Assigned task 1 → Condense the paragraph in the Saga pattern tutorial that begins "A Saga is a sequence of local transactions" into a short bulleted list that keeps its main facts.
Assigned task 2 → Update the Saga pattern tutorial by repeating the stretch from "What Is the" through "with rollback capability.", with "compensating transactions" changed to "undo transactions".

Reading passage →
Skip to content

Saga Pattern — Distributed Transaction Management (2026)

DodaTech Updated 2026-06-20 7 min read

In this tutorial, you'll learn the Saga pattern — managing distributed transactions across microservices using sequences of local transactions with compensating actions for rollback. Why does this matter? In a monolith, a database transaction with ACID guarantees ensures consistency. In microservices, no single database spans all services. Sagas provide data consistency without distributed transactions (which are slow, fragile, and often unsupported). Real-world use: every major microservice deployment — Amazon order processing, Uber ride lifecycle, airline booking systems — uses sagas to coordinate multi-step workflows.

What Is the Saga Pattern?

A Saga is a sequence of local transactions. Each transaction is a local ACID operation within a single service. When a transaction fails, the saga executes compensating transactions to undo the effect of previous steps. There is no two-phase commit (2PC) — sagas use eventual consistency with rollback capability.

Two implementation styles exist: choreography (services react to events) and orchestration (a central coordinator tells services what to do).

graph TB
    subgraph BookingSaga[Flight + Hotel + Payment Saga]
        subgraph SuccessFlow[Happy Path]
            F1[Book Flight ✅]
            H1[Book Hotel ✅]
            P1[Process Payment ✅]
            C1[Confirmation ✅]
        end
        
        subgraph FailureFlow[Compensation Path]
            P2[Process Payment ❌]
            H2[Cancel Hotel 🔄]
            F2[Cancel Flight 🔄]
        end
        
        F1 --> H1
        H1 --> P1
        P1 --> C1
        
        P1 -.->|Failure| P2
        P2 --> H2
        H2 --> F2
    end
    
    style SuccessFlow fill:#2ECC71,color:#fff
    style FailureFlow fill:#E74C3C,color:#fff

How Sagas Work

Choreography Saga

Each service emits events and listens for events from other services. No central coordinator:

# --- Choreography Saga: Order Processing ---

# Order Service
class OrderService:
    def create_order(self, user_id: str, items: list) -> None:
        order = Order.create(user_id, items)
        self.repo.save(order)
        self.event_bus.publish(OrderCreated(order.id, items))
    
    def on_payment_failed(self, event: PaymentFailed) -> None:
        # Compensating action: cancel the order
        order = self.repo.find_by_id(event.order_id)
        order.cancel(reason="Payment failed")
        self.repo.save(order)
        self.event_bus.publish(OrderCancelled(order.id))

# Inventory Service
class InventoryService:
    def on_order_created(self, event: OrderCreated) -> None:
        try:
            self.reserve_items(event.items)

Exercise data →
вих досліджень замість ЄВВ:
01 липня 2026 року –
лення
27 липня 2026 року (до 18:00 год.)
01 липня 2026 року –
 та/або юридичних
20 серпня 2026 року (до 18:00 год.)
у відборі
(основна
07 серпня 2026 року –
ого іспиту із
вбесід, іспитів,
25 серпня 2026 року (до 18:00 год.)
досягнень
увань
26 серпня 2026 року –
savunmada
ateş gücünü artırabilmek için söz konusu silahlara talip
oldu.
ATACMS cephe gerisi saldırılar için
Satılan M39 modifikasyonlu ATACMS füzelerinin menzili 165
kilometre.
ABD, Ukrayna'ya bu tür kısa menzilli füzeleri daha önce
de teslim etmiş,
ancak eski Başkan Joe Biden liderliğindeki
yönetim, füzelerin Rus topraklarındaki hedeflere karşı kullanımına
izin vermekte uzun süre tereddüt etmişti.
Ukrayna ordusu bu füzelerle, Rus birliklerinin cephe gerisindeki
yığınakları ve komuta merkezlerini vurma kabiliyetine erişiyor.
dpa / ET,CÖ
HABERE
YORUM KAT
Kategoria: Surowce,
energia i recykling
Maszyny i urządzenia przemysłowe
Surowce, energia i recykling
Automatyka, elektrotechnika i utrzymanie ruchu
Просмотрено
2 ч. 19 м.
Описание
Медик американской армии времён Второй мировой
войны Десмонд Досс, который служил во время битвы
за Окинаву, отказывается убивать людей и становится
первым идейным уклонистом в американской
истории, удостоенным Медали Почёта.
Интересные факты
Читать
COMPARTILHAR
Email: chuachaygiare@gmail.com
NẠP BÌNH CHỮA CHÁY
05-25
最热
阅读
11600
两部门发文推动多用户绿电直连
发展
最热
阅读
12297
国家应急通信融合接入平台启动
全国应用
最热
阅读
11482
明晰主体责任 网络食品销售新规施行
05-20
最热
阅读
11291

Exercise answer 1 →
- A Saga is a sequence of local transactions, each a local ACID operation within one service.
- If a transaction fails, the saga runs compensating transactions to undo the earlier steps.
- Sagas do not use two-phase commit (2PC). They rely on eventual consistency with rollback capability.

Exercise answer 2 →
What Is the Saga Pattern?

A Saga is a sequence of local transactions. Each transaction is a local ACID operation within a single service. When a transaction fails, the saga executes undo transactions to undo the effect of previous steps. There is no two-phase commit (2PC) — sagas use eventual consistency with rollback capability.